Tarkan: Mars’ın Kılıcı (1969, Yönetmen: Tunç Başaran)
Suat Yalaz’ın yarattığı Karaoğlan ile birlikte, yeni bir moda başladı: Türk tarihinden esinlenerek üretilen çizgi romanlar ve bunların sinemaya yansıması. Birbirlerine fazlasıyla benzeyen bu karakterlerin sinemadaki karşılıkları da peşpeşe oldu: Karaoğlan(1965), Malkoçoğlu (1966), Tarkan (1969) ve Kara Murat (1972).
Tarkan: Mars’ın Kılıcı, Tanrı’nın Kılıcı namını taşıyan büyük Türk imparatoru Attila’nın Batı Avrupa’yı istila edişinden krallıkları devirişine, yeni ülkeler fethedişine kadar geniş ve tarihî dönüm noktalarıyla dolu bir zaman aralığında, kurgusal savaşçı Tarkan’ın hikayelerini konu alan, bir sene aralıklarla çekilen Sezgin Burak’ın senaryolarını yazdığı beş filmden ilki oldu. Diğer dört filmde olduğu gibi bu filmde de Tarkan karakterini Kartal Tibet canlandırdı. Filmde Attila tarafından Savaş Tanrısı Mars’ın sihirli kılıcını bulma görevi verilen Tarkan’ın yolculuğu sırasındaki maceraları anlatıldı.
“İlk filmle birlikte temelini çizgi romanlarda bulan bir formül ortaya konmuş ve sonraki filmlerde az çok değişikliklerle uygulanmıştır: Tarkan bir şey bulmakla görevlendirilir. Bu görevi yerine getirirken bir dizi düşmanla karşılaşır. Tuzaklardan kurtulup, karşısına çıkan kadınlarla sevişir. Konakladığı hanlarda dövüşür. Esir düşer fakat kurtulur. Sonunda görevini yerine getirir.” -Giovanni Scognamillo & Metin Demirkan, Fantastik Türk Sineması, 271.
Kara Murat: Fatih’in Fedaisi (1972, Yönetmen: Natuk Baytan)
Attila’nın savaşçısı yavaş yavaş beyaz perdeden çekilirkenyerini Fatih’in savaşçısına bıraktı: Kara Murat.

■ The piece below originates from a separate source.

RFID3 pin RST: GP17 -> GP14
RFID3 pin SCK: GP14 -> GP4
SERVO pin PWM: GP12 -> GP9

Tarkan serisindeki benzer temalar Kara Murat serisinde de işlendi. Serinin ilk filmi Kara Murat: Fatih’in Fedaisi, Fatih Sultan Mehmet tarafından “Kazıklı Voyvoda” lakaplı Eflak hükümdarı Vlad’ı (Turgut Özatay) durdurmak için görevlendirilen Kara Murat’ın (Cüneyt Arkın) bu görev boyunca başından geçen maceralarını konu aldı.

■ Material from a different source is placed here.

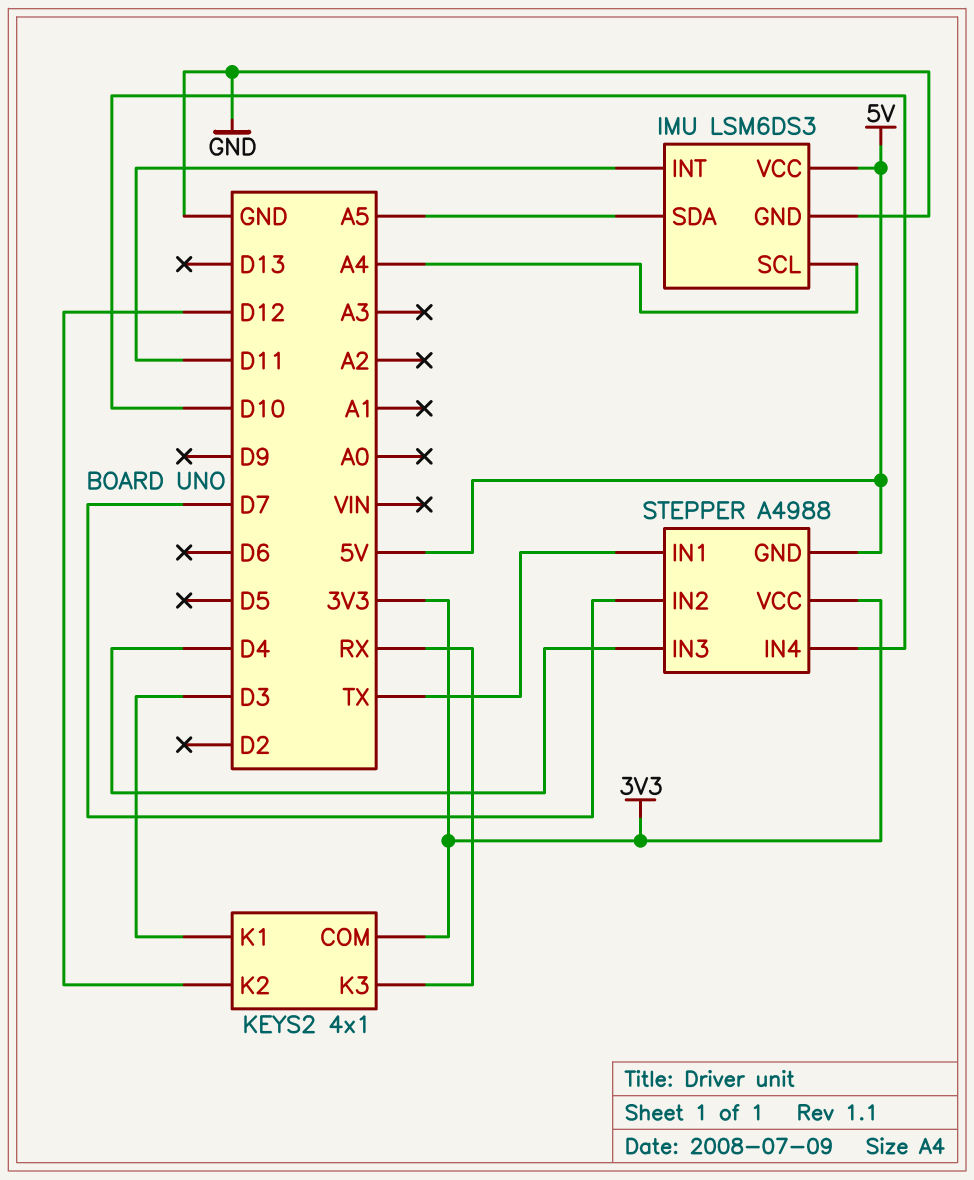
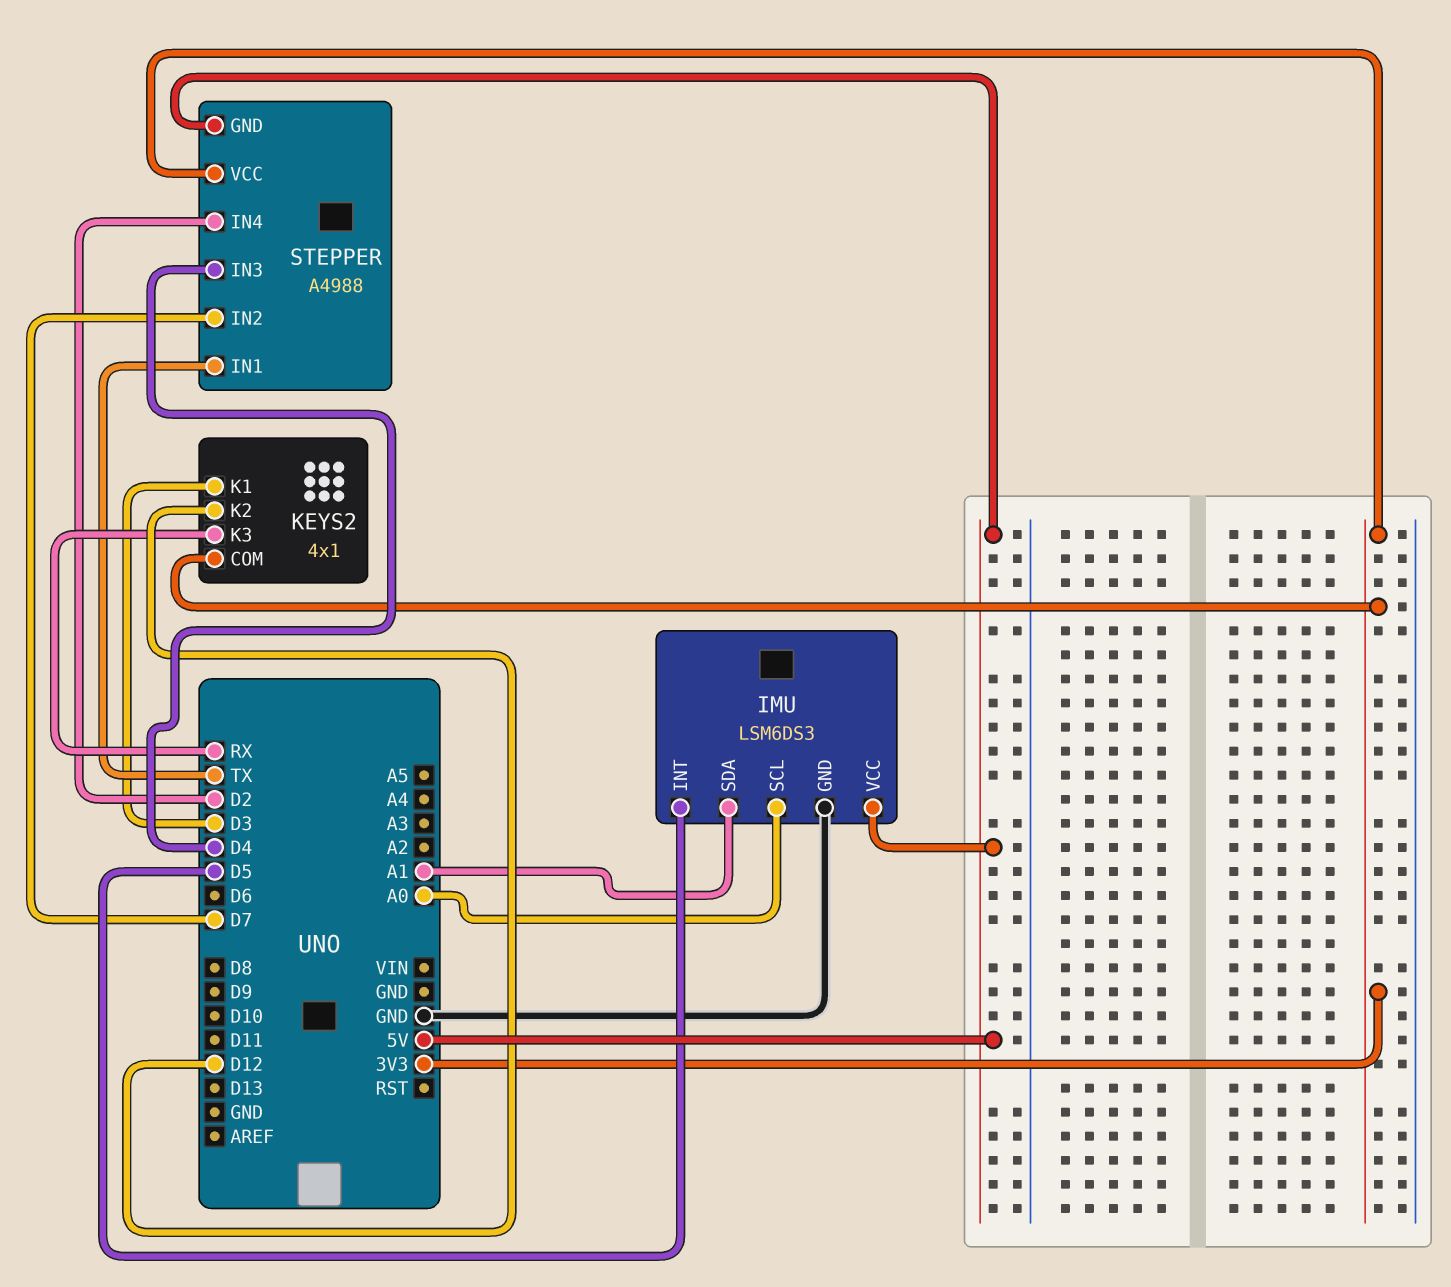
IMU pin INT: D11 -> D5
IMU pin SCL: A4 -> A0
IMU pin SDA: A5 -> A1
STEPPER pin IN4: D10 -> D2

Son Osmanlı: Yandım Ali (2007, Yönetmen: Mustafa Şevki Doğan)
Yeşilçam’ın etkinliğini kaybetmesi, ülke sinemasının teknolojiye ayak uyduramayışı, izleyicinin farklı istekleri ya da başka bir neden. “Çizgi Romanla Gelenler”, günümüze yaklaşıldığında gitgide etkisini kaybetti. Benzer temada çekilen filmler azaldı, ülke sineması başka türlere yöneldi. Yine de “tarihsel fantazya”, sinemada kendisine yer bulmaya devam etti. 1960 yılında çıkardığı Karaoğlan ile adını duyuran Suat Yalaz’ın, benzer bir temada kahramanlık öyküsünü ele aldığı, işgal yıllarında geçen filmde, ülkesinden ümidini kesmiş Birinci Dünya Savaşı gazisi Yandım Ali’nin (Kenan İmirzalıoğlu), Mustafa Kemal Paşa ile karşılaşması sonucu fikrini değiştirmesi ve işgalcilere karşı kahramanca savaşması işlendi.

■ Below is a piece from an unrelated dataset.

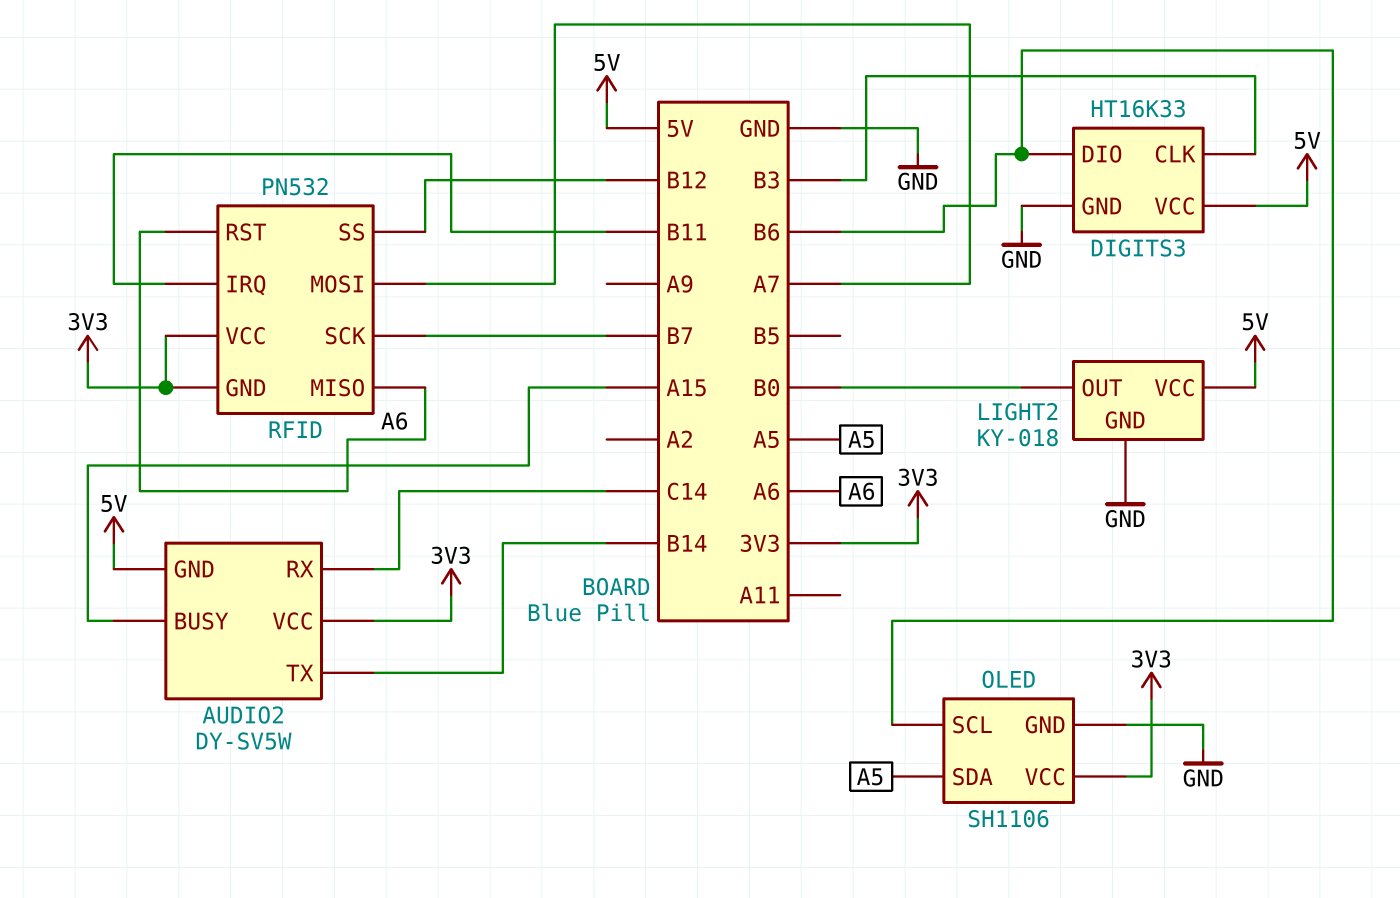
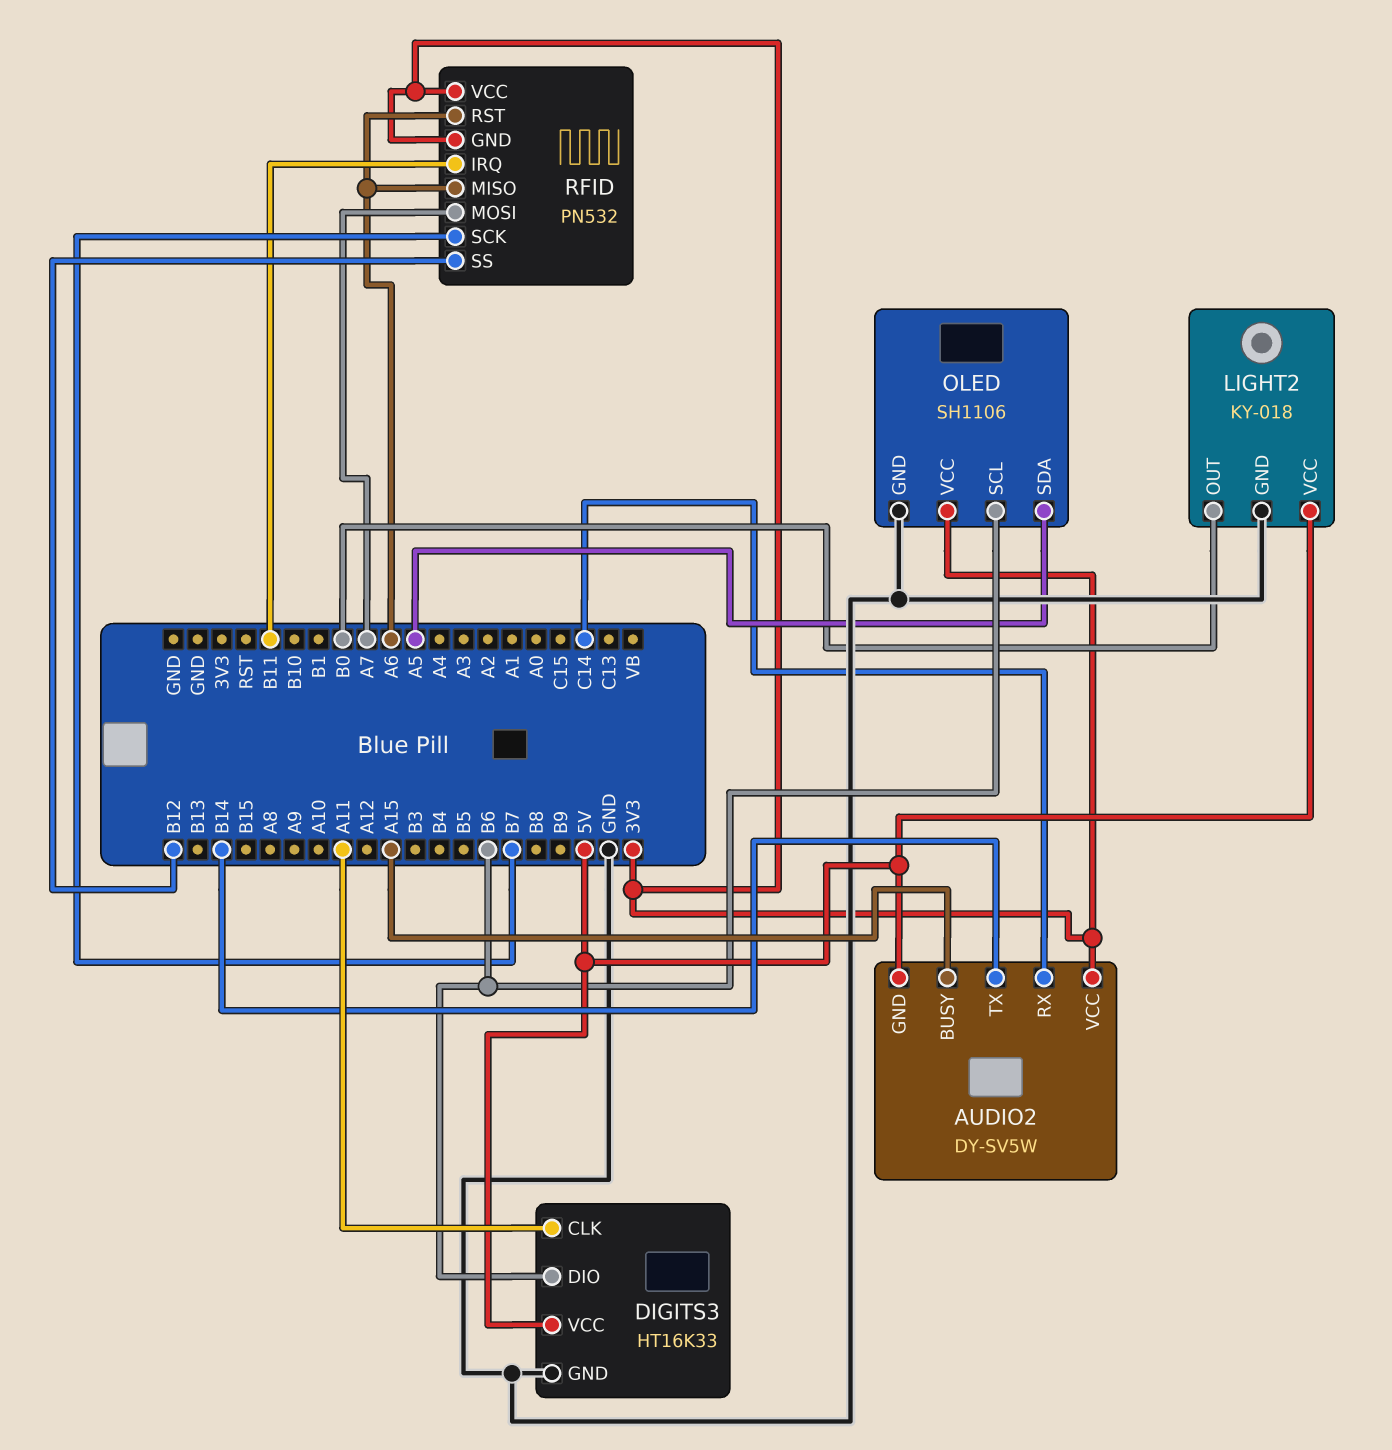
DIGITS3 pin CLK: B3 -> A11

Kötü Kedi Şerafettin (2016, Yönetmenler: Mehmet Kurtuluş & Ayşe Ünal)
Bülent Üstün’ün ilk olarak 1996 yılında okuyucuyla L-Manyak dergisinde buluşturduğu Şero karakteri kısa sürede popüler oldu ve çok beğenildi. Belki de bu kadar çok beğenilmesinin sebebi, Cihangir gibi o dönemde soylulaşmakta olan bir muhitte, sosyal bir çatışma içinde olan insanın öfkesini, mizah yoluyla bir sembol üzerinden sunmasıydı. Orijinal öyküye sadık kalınarak yapılan animasyon filminde, içki ve sigara içen, kavgalara karışan, dişi kedilere sarkan kötü kedi Şerafettin’in, henüz kendisi gibi olmayan oğlu Tacettin ile tanışması ve baba olmayı öğrenme süreci konu alındı.
Kaynakça:
Scognamillo, Giovanni & Demirhan, Metin. Fantastik Türk Sineması. İstanbul: Kabalcı Yayınevi, 1999. Print.